Entertainment

Selma Blair Shares Upcoming Documentary & Promising Health Update

Selma Blair/Instagram

Along with sharing the trailer for her upcoming documentary, Introducing, Selma Blair, the actress shared a promising update about her battle with multiple sclerosis

After announcing that she’d been diagnosed with multiple sclerosis (MS) back in 2018, Selma Blair has used social media as a way to share her experiences with fans, both giving updates about her health and using her platform to advocate for those living with chronic illness.

Now, she’s telling her story in a more candid way than ever before, starring in a documentary that will chronicle her life since her diagnosis. Introducing, Selma Blair will be released in October. The powerful trailer shows Blair trying out experimental treatments to help manage symptoms of the disease, as well as trying to be there for her 10-year-old son, Arthur, even on her toughest days.

In the trailer for the film, which was directed by filmmaker Rachel Fleit, Blair can be heard telling the camera, “I was told to make plans for dying. Not ’cause I have MS, ’cause I’m fighting MS.”

According to the National Multiple Sclerosis Society, MS is “an unpredictable, often disabling disease of the central nervous system that disrupts the flow of information within the brain, and between the brain and body.” There are an estimated 2.3 million people living with MS around the world, typically affecting more women than men.
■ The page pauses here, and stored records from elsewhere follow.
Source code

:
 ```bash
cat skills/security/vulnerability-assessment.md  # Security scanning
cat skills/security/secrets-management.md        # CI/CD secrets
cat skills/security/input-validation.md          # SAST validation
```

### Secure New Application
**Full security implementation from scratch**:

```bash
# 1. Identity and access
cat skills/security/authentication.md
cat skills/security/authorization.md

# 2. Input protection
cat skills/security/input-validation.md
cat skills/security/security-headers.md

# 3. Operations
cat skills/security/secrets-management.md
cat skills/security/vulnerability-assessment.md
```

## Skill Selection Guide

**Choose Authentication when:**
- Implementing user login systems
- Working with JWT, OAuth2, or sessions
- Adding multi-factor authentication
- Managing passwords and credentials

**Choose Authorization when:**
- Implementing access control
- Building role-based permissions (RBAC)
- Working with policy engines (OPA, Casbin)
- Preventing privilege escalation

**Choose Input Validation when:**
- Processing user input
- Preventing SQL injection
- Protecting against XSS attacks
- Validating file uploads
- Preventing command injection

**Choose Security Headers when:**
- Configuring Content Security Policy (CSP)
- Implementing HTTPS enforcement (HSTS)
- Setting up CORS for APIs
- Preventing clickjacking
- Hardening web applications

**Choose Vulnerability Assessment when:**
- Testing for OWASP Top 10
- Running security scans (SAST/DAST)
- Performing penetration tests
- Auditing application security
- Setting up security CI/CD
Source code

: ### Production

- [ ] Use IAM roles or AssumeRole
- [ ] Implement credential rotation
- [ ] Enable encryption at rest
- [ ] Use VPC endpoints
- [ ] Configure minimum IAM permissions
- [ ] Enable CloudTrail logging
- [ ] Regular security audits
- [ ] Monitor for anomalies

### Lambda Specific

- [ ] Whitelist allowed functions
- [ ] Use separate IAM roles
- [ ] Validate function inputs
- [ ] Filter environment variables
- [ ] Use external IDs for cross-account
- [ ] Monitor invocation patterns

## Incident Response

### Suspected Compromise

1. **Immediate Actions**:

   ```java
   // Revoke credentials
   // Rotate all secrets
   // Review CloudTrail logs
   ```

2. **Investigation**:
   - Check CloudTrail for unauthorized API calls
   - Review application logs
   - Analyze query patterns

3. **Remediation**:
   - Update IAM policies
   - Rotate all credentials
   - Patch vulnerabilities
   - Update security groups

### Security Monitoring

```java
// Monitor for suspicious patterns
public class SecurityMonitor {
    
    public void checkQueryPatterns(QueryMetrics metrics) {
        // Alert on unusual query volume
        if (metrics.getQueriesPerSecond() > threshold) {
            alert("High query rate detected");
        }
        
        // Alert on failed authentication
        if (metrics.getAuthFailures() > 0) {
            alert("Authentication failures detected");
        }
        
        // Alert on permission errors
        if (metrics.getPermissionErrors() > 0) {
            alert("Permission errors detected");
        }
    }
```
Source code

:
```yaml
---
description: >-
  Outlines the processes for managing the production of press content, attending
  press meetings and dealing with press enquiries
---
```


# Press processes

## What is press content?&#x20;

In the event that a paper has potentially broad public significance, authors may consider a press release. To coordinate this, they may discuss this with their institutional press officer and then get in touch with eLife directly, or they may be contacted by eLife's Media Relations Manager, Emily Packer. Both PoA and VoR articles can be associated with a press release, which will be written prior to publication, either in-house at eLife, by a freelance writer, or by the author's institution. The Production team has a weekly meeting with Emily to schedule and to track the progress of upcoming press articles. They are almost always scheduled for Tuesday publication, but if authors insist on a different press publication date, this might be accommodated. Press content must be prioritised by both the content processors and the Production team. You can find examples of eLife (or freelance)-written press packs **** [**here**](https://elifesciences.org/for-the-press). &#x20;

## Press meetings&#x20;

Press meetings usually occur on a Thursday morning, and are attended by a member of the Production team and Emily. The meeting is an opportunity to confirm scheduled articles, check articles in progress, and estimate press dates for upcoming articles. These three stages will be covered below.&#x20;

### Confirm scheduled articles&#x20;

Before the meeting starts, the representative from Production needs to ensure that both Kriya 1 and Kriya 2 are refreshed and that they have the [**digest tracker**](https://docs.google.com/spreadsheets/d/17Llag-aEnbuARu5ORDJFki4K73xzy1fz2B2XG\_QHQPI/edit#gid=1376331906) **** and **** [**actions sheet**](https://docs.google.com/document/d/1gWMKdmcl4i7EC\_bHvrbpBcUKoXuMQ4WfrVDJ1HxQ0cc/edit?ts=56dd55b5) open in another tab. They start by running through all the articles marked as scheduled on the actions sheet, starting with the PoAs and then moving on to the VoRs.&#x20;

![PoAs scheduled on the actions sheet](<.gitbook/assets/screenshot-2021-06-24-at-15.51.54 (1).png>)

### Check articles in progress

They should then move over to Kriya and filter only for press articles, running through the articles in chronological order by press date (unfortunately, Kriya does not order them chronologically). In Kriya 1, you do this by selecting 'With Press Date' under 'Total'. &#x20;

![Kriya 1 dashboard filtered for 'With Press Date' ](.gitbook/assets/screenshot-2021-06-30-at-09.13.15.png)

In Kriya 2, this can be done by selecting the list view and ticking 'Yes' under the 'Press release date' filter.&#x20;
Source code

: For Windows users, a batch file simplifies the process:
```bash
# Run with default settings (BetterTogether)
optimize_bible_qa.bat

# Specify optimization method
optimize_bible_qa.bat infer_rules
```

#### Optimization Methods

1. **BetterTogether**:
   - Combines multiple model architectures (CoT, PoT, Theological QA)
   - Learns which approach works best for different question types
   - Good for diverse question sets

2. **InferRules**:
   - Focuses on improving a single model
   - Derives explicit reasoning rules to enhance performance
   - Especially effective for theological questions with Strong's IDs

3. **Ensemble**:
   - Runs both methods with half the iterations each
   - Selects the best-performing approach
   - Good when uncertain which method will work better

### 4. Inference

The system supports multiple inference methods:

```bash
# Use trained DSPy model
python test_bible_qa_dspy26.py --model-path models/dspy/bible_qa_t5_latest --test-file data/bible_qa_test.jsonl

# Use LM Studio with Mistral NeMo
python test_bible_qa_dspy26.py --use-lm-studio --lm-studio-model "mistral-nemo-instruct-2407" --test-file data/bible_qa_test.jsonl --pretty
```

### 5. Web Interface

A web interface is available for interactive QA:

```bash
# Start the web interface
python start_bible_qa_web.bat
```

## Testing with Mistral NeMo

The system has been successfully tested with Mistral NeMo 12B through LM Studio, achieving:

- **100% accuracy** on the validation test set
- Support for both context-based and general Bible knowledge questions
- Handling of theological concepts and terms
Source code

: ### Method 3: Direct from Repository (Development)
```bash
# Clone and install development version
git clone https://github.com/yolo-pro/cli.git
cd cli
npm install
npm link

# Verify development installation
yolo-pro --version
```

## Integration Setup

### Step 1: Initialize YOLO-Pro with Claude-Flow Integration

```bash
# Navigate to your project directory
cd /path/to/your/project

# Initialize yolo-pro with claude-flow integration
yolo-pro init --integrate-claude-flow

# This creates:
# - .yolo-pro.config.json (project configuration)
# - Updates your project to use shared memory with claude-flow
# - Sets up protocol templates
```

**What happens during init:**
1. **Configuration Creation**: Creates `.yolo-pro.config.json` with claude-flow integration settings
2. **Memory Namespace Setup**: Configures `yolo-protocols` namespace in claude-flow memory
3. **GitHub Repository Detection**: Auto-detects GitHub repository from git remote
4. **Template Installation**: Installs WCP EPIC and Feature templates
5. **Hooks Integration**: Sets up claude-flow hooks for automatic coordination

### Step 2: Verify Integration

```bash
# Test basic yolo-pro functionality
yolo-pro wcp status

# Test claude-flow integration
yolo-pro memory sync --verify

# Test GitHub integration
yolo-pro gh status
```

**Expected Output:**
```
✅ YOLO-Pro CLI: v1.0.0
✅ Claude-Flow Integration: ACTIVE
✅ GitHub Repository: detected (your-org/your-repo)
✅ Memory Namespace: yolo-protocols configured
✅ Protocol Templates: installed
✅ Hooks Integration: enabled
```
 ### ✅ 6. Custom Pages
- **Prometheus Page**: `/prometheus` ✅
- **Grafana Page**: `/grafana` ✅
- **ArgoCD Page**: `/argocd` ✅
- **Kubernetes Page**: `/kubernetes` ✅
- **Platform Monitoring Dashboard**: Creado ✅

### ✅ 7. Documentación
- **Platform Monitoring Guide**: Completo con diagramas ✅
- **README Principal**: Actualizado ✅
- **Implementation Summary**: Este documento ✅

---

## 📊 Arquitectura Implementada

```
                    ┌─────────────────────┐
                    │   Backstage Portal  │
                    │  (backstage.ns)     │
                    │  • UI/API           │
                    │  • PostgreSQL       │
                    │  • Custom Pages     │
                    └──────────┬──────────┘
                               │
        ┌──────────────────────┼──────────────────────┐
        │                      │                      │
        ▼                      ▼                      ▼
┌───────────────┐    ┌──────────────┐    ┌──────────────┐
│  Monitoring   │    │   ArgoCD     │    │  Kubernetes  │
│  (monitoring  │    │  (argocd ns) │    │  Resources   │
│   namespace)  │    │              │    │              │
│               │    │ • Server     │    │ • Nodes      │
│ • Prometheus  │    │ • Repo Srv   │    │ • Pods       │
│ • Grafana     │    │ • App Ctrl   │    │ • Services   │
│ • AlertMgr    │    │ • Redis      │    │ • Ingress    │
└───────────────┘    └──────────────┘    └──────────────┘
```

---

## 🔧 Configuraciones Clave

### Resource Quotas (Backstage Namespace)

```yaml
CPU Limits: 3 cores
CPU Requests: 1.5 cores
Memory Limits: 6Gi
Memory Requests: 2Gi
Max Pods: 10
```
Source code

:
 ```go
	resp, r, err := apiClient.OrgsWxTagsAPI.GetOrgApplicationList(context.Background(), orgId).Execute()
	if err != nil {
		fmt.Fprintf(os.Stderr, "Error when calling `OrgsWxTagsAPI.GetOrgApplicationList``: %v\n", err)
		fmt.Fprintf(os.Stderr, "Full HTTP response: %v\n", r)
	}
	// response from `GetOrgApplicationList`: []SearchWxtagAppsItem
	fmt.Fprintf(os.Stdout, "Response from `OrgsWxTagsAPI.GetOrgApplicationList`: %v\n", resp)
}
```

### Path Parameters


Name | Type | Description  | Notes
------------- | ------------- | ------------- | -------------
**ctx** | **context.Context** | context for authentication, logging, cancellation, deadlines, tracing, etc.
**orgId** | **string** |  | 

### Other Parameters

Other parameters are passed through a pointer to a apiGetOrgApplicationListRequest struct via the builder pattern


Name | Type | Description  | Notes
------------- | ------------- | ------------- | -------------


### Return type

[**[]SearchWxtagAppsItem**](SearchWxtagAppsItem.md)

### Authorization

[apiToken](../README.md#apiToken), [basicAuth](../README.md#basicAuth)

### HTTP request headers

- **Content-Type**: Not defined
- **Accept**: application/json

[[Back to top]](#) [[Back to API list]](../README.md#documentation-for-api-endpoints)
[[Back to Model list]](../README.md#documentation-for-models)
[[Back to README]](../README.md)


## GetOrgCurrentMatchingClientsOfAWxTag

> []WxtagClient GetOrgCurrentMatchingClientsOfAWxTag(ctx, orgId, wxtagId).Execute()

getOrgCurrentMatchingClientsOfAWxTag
Most people are diagnosed between the ages of 20 and 50.

Since her diagnosis, People reports Blair has tried both a stem cell treatment and chemotherapy to help boost her immune system, and it seems she’s currently doing very well. At a press junket for the documentary on August 16, she gave an update on her health, sharing, “My prognosis is great. I’m in remission. Stem cell put me in remission. It took about a year after stem cell for the inflammation and lesions to really go down.”

It seems she’s wanted to share the news publicly but worried she might take a turn for the worse. “I was reluctant to talk about it because I felt this need to be more healed and more fixed,” she said. “I’ve accrued a lifetime of some baggage in the brain that still needs a little sorting out or accepting. That took me a minute to get to that acceptance. It doesn’t look like this for everyone.”

And the support of those around her has seemingly helped make all the difference in her fight. “People took great care of me. I never really like life. I do now — strange, huh? … I’m having the time of my life.”

She hopes sharing her story helps normalize chronic illness as well as help others feel a little less alone in what they might be going through. “To hear even just me showing up with a cane or sharing something that might be embarrassing, it was a key for a lot of people in finding comfort in themselves and that means everything to me,” she said. “I’m thrilled that I have some platform. In no means am I saying that I’m speaking for all people in this condition or any condition of chronic illness. I’m speaking my story, and if that helps normalize one thing — to open the door for other people to be comfortable in telling their stories — I’m thrilled to have this here.”

Check out Introducing, Selma Blair when it hits select theaters on October 15 and Discovery+ on October 21.